━━━ The data

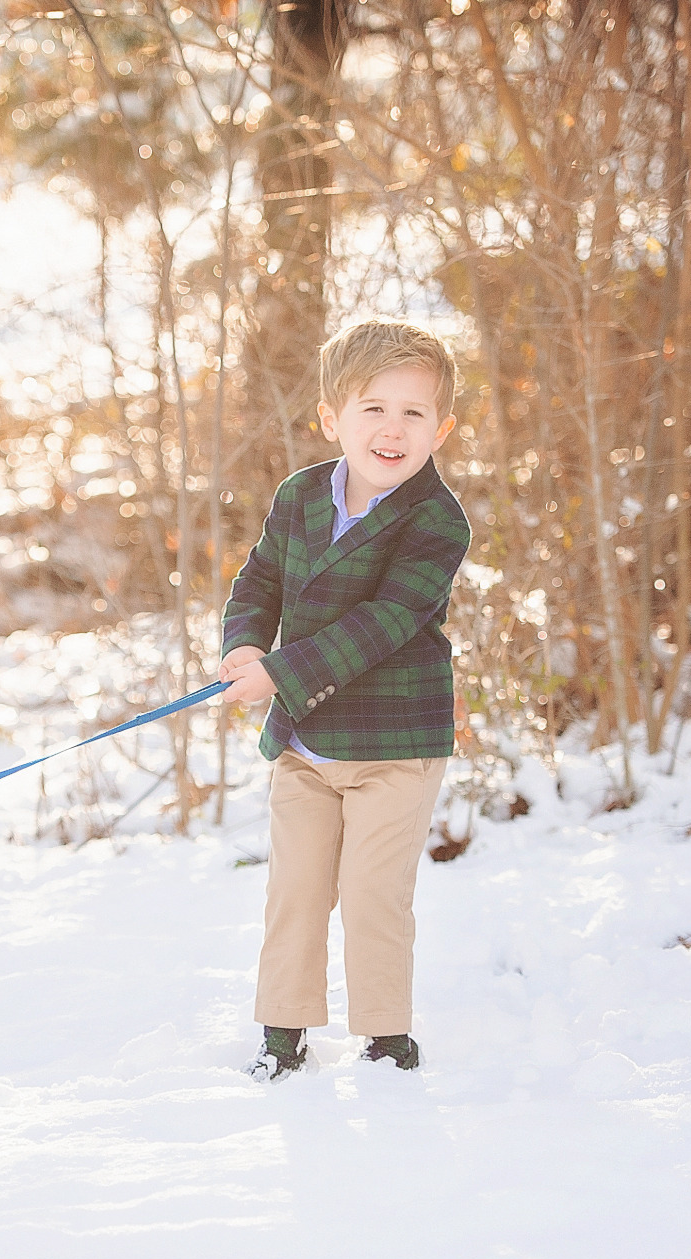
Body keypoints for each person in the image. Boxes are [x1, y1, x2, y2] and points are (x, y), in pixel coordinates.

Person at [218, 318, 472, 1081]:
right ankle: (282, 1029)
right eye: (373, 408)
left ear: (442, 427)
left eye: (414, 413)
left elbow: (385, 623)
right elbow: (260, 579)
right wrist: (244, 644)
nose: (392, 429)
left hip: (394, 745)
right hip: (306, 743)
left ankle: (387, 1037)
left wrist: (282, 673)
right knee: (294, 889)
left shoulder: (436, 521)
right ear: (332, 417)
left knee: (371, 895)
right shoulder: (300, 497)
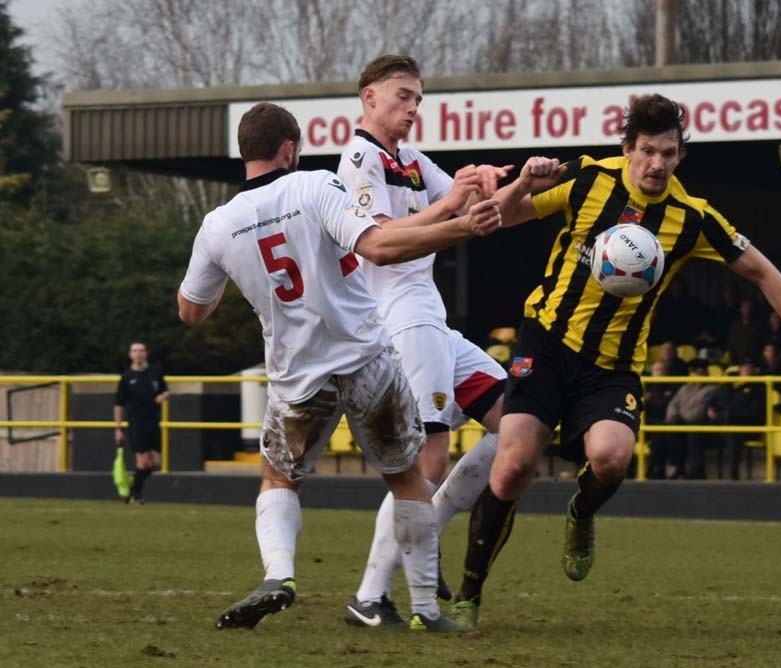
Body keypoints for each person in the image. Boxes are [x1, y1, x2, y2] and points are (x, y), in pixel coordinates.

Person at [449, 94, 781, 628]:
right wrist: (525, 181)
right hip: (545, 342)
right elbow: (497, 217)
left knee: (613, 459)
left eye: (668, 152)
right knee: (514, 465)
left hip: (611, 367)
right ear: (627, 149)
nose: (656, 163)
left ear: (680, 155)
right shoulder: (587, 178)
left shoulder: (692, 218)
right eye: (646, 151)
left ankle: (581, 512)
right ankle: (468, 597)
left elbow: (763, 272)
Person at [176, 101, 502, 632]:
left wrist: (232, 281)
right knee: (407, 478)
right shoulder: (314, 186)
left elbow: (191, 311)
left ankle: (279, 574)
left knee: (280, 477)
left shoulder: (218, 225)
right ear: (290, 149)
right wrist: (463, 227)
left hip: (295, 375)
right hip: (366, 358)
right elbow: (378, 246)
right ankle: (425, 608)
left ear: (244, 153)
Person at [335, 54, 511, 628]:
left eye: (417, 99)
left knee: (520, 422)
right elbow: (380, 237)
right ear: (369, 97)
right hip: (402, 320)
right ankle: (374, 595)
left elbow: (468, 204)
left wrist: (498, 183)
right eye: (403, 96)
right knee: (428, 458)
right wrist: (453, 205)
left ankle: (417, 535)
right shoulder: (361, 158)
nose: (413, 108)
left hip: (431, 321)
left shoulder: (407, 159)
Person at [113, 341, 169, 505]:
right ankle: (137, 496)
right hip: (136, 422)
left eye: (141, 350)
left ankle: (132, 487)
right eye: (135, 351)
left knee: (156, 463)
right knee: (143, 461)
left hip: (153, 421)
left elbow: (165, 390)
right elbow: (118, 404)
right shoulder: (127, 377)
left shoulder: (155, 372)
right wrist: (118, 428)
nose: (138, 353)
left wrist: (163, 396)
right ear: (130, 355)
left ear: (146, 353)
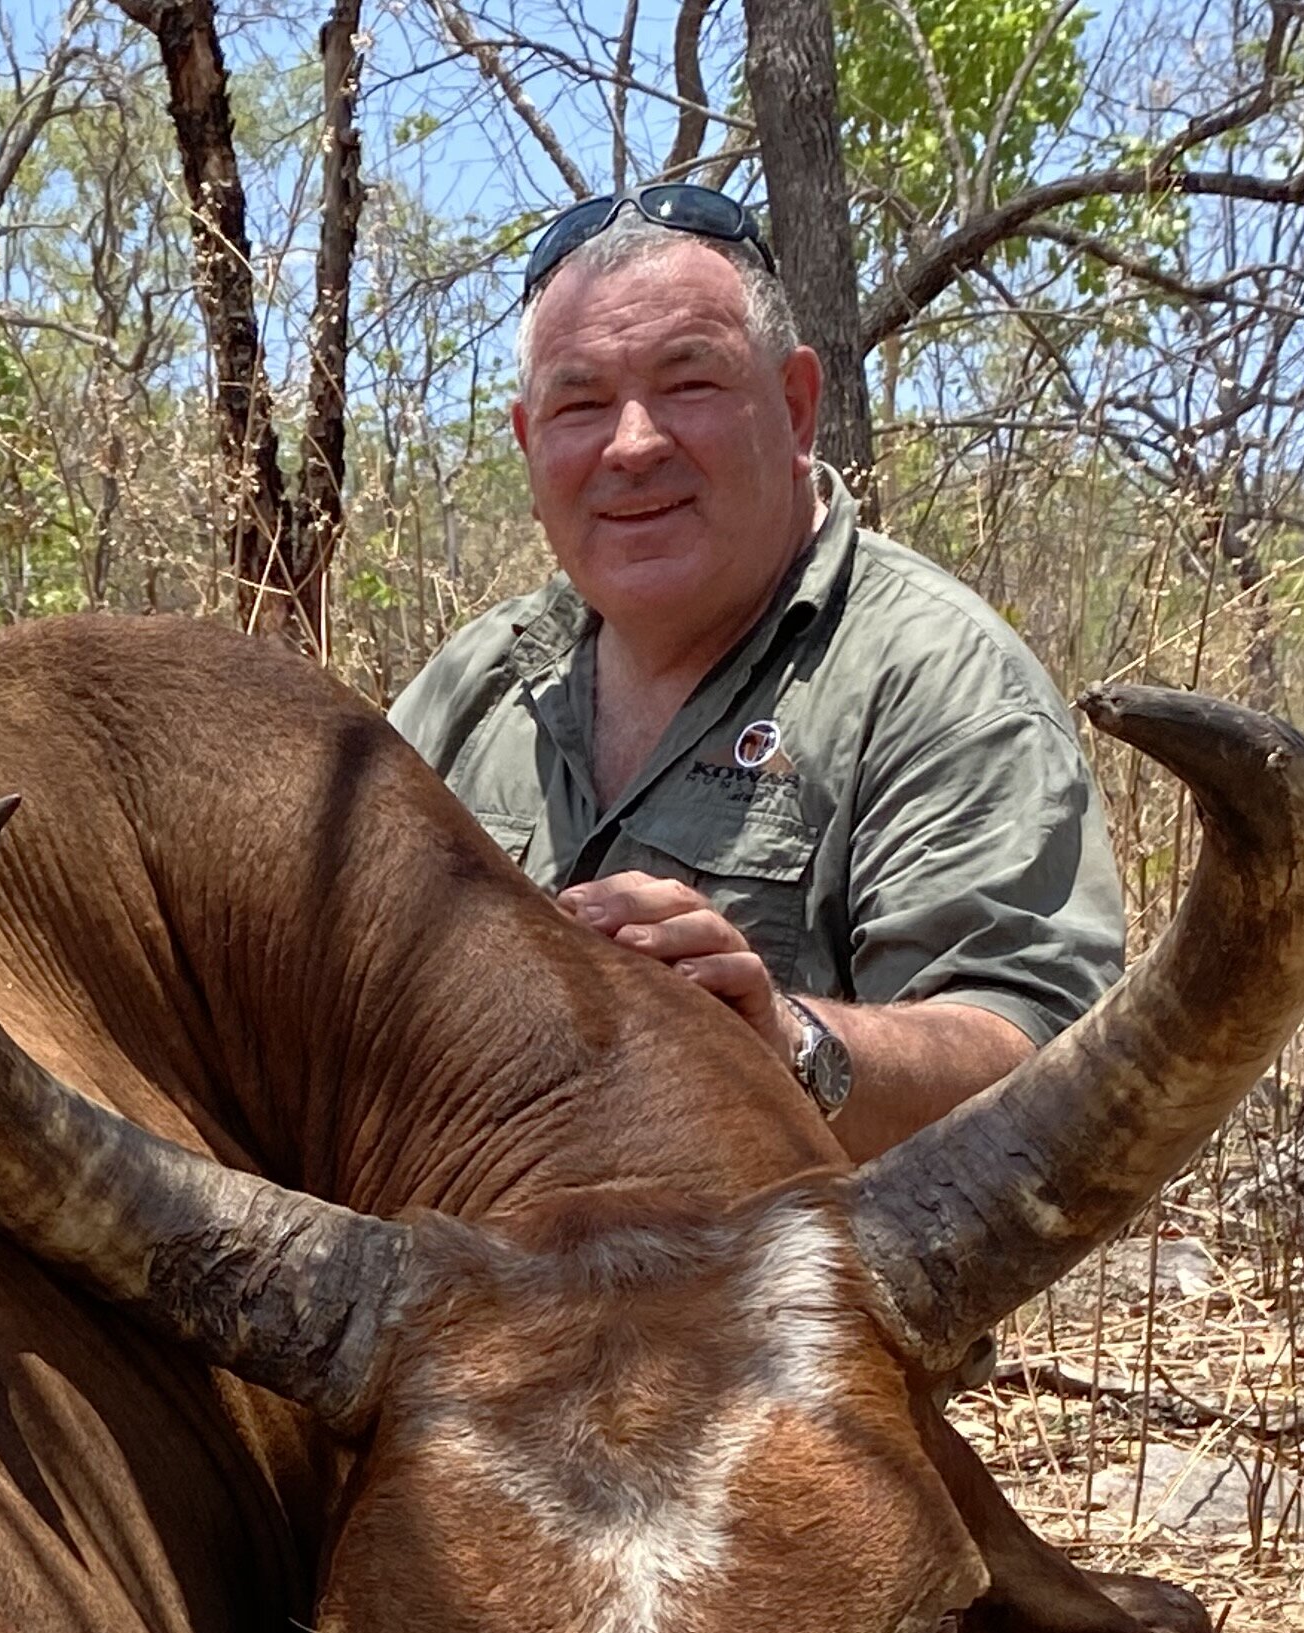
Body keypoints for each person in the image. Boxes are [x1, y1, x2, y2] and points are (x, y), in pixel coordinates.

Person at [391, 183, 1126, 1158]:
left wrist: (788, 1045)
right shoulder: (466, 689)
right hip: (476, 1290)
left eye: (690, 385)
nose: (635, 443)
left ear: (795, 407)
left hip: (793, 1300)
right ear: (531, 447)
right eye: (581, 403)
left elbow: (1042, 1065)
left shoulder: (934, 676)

━━━━━━

Exclude the pictures and repeat the entries word for word.

Body keypoints for each person in the image. Boxes are [x1, y1, x2, y2] and points are (x, y), in pixel coordinates.

Person at [218, 318, 472, 1081]:
right ankle: (282, 1029)
right eye: (373, 408)
left ear: (442, 427)
left eye: (414, 413)
left elbow: (385, 623)
right elbow: (260, 579)
right wrist: (244, 644)
nose: (392, 429)
left hip: (394, 745)
right hip: (306, 743)
left ankle: (387, 1037)
left wrist: (282, 673)
right knee: (294, 889)
left shoulder: (436, 521)
right ear: (332, 417)
left knee: (371, 895)
right shoulder: (300, 497)
Body keypoints for each person in the image. Boxes are [x1, y1, x2, y2] and points are (x, y), in pixel coordinates.

Person at [449, 94, 781, 628]:
right wrist: (525, 181)
right hip: (545, 342)
right elbow: (497, 217)
left knee: (613, 459)
left eye: (668, 152)
right knee: (514, 465)
left hip: (611, 367)
right ear: (627, 149)
nose: (656, 163)
left ear: (680, 155)
right shoulder: (587, 178)
left shoulder: (692, 218)
right eye: (646, 151)
left ankle: (581, 512)
right ankle: (468, 597)
left elbow: (763, 272)
Person at [176, 101, 502, 632]:
left wrist: (232, 281)
right knee: (407, 478)
right shoulder: (314, 186)
left elbow: (191, 311)
left ankle: (279, 574)
left knee: (280, 477)
left shoulder: (218, 225)
right ear: (290, 149)
right wrist: (463, 227)
left hip: (295, 375)
right hip: (366, 358)
right elbow: (378, 246)
right ankle: (425, 608)
left ear: (244, 153)
Person at [335, 54, 511, 628]:
left eye: (417, 99)
left knee: (520, 422)
right elbow: (380, 237)
right ear: (369, 97)
right hip: (402, 320)
right ankle: (374, 595)
left elbow: (468, 204)
left wrist: (498, 183)
right eye: (403, 96)
right knee: (428, 458)
right wrist: (453, 205)
left ankle: (417, 535)
right shoulder: (361, 158)
nose: (413, 108)
left hip: (431, 321)
left shoulder: (407, 159)
Person at [113, 341, 169, 505]:
right ankle: (137, 496)
right hip: (136, 422)
left eye: (141, 350)
left ankle: (132, 487)
right eye: (135, 351)
left knee: (156, 463)
right knee: (143, 461)
left hip: (153, 421)
left elbow: (165, 390)
right elbow: (118, 404)
right shoulder: (127, 377)
left shoulder: (155, 372)
right wrist: (118, 428)
nose: (138, 353)
left wrist: (163, 396)
right ear: (130, 355)
left ear: (146, 353)
Body keypoints for each person in the image. Boxes are [x1, y1, x2, y2] and points are (x, y), in pixel coordinates.

Person at [391, 183, 1126, 1158]:
left wrist: (788, 1045)
right shoulder: (466, 689)
right hip: (476, 1290)
left eye: (690, 385)
nose: (635, 443)
left ear: (795, 407)
left hip: (793, 1300)
right ear: (531, 447)
right eye: (581, 403)
left elbow: (1042, 1065)
left shoulder: (934, 676)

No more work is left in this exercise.